Se necesitan dos años para aprender a hablar y sesenta para callarse.

viernes, 23 de diciembre de 2011

C-VIII

Volvió el verano y con el, Ricardo, el niño que estirando la mano le acariciaba los belfos y daba golosinas. Sentía pasión por él, llevarlo a caballo le causaba una inmensa alegría y satisfacción. Una mañana, se armó gran revuelo en la casa. Escuchaba llantos silenciosos sin poder comprender la causa de los mismos; Carbonero echó en falta la visita de su amigo Ricardo a partir de entonces. Su mirada gritaba qué había pasado, pero no podían responderle. Unas lágrimas se escurrían de sus ojos al entender que algo malo había ocurrido.
Pasaba el verano en medio del silencio de los moradores de la vivienda, sus dueños. Llegado el nuevo año, transcurrido el tiempo de gestación, nació su primer hijo. La tristeza general pareció quedar arrumbada en un rincón y todas las caricias y alegrías eran para el nuevo habitante de la cuadra. Carbonero no cabía en sí de gozo al ver a su retoño, el cual le recordaba tanto a sí mismo no hacía tantos años. Su madre, Lucera, se encargaría de el en sus primeros meses y su educación la compartirían, había tantas cosas que deseaba enseñarle… Más adelante lo llamaron Manzanita por la gran pasión que sentía por esa fruta.
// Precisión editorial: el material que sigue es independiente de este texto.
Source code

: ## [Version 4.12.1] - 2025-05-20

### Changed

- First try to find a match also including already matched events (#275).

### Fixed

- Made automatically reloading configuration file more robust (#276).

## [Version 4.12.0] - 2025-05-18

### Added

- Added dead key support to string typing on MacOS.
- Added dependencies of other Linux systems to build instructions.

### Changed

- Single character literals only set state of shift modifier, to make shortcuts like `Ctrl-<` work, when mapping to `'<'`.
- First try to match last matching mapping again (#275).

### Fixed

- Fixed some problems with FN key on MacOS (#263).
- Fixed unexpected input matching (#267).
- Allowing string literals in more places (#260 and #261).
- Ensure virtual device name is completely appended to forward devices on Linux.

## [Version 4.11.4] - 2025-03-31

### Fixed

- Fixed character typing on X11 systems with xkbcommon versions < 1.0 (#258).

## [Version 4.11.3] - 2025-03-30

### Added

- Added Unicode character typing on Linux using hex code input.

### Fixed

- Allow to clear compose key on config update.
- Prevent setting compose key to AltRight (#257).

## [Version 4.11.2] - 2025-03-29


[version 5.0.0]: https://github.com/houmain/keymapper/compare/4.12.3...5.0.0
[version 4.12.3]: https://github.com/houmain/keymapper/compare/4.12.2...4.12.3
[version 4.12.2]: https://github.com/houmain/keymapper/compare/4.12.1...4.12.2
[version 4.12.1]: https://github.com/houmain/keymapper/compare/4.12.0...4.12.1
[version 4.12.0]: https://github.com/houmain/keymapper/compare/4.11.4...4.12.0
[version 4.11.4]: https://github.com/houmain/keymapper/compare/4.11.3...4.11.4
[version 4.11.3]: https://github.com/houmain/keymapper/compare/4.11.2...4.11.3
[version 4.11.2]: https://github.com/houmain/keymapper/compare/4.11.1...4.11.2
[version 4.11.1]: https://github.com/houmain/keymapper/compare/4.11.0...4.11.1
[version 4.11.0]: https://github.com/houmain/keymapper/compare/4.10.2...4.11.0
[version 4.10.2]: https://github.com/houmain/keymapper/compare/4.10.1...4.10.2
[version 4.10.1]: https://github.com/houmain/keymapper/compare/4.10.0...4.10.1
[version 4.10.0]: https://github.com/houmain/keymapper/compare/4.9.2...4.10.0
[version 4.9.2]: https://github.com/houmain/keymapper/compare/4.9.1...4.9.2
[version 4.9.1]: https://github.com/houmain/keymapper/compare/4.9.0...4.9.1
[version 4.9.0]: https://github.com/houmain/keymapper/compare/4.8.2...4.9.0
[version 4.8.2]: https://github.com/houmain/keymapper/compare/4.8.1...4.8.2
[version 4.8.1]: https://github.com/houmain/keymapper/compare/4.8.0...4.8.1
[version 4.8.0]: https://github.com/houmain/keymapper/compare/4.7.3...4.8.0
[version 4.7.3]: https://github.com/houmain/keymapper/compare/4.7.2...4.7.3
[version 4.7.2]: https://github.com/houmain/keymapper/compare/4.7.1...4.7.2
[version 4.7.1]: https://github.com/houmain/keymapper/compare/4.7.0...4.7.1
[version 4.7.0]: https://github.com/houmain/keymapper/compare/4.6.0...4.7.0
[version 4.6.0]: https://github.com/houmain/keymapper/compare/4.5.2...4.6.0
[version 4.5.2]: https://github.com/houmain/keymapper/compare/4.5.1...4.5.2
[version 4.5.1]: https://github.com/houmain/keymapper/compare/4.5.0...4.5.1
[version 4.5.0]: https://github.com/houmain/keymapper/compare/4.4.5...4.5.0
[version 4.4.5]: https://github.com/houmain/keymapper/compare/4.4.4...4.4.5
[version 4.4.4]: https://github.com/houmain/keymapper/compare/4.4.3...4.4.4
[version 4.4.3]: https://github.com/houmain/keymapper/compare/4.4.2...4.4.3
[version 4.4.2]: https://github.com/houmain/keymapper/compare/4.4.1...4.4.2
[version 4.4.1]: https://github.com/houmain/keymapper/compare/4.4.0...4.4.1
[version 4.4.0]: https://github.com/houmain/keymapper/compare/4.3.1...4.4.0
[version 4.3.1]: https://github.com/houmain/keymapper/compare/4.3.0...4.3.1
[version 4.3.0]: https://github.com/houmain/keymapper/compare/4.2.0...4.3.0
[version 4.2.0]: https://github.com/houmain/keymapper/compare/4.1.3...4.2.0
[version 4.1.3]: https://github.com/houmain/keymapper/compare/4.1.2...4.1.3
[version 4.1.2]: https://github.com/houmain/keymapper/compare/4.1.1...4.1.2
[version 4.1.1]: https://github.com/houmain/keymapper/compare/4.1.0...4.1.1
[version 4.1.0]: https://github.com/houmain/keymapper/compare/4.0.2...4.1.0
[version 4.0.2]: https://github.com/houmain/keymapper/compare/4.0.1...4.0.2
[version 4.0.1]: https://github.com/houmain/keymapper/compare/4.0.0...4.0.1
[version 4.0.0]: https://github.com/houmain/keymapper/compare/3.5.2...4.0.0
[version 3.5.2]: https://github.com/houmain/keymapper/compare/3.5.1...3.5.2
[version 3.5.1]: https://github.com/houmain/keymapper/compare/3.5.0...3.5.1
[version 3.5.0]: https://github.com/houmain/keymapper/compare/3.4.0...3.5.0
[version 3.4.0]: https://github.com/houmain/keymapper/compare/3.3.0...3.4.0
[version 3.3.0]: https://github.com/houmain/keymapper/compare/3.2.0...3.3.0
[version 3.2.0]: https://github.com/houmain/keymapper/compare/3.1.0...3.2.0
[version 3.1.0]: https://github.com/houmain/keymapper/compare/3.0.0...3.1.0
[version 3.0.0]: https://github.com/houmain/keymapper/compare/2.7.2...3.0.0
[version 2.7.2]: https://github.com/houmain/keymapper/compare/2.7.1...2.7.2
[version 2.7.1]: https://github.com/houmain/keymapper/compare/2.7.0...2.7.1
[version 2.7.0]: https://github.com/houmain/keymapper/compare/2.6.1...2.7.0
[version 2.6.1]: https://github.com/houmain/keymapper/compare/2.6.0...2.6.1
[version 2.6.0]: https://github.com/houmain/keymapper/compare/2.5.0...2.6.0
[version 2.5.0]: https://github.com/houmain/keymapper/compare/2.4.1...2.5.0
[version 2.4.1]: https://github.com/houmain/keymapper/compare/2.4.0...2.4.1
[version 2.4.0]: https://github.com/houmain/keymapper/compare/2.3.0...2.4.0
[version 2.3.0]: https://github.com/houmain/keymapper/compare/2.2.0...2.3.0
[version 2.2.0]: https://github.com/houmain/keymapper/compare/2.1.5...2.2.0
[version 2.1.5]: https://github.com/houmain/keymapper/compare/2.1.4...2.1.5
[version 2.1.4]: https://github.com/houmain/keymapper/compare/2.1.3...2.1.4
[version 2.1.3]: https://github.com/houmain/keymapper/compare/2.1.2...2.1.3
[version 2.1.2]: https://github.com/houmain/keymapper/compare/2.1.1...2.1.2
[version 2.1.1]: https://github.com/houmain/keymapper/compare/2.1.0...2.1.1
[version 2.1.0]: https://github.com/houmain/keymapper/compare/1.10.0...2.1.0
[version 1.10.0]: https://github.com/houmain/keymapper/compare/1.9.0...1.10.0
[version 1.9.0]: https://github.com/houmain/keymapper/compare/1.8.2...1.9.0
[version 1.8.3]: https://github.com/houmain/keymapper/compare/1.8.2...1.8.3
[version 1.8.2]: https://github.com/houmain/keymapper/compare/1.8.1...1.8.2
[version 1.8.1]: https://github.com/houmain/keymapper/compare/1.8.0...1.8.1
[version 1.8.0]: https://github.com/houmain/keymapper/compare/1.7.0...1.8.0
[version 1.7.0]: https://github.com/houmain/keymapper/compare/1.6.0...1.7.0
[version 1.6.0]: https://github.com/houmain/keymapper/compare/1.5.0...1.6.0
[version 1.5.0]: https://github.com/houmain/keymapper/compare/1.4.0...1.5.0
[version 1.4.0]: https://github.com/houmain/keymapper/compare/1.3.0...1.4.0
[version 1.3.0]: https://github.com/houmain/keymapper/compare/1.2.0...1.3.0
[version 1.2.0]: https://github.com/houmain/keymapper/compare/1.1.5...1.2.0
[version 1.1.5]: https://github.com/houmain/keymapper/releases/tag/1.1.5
En cuanto podía, visitaba los viejos manzanos para ver si alguna se había desprendido de los árboles y dar cuenta de ella.
Transcurrían los años y Carbonero notaba como ahora el centro de atención de los niños era su hijo. Bien, el con el trabajo y la edad, aunque estaba en la plenitud de su vida, ya notaba que la tranquilidad la agradecía más que el guirigay de los chiquillos. Ese verano, volvieron los veraneantes valencianos y entre ellos ¡Ricardo! El corazón le dio un vuelco al oír el nombre ¡Ha vuelto! Temblándole las patas como en sus primeras y vacilantes horas de vida, escrutó a las personas que veía pasar por delante de la cuadra, hasta que al fin pudo verlo. Se llevó una decepción.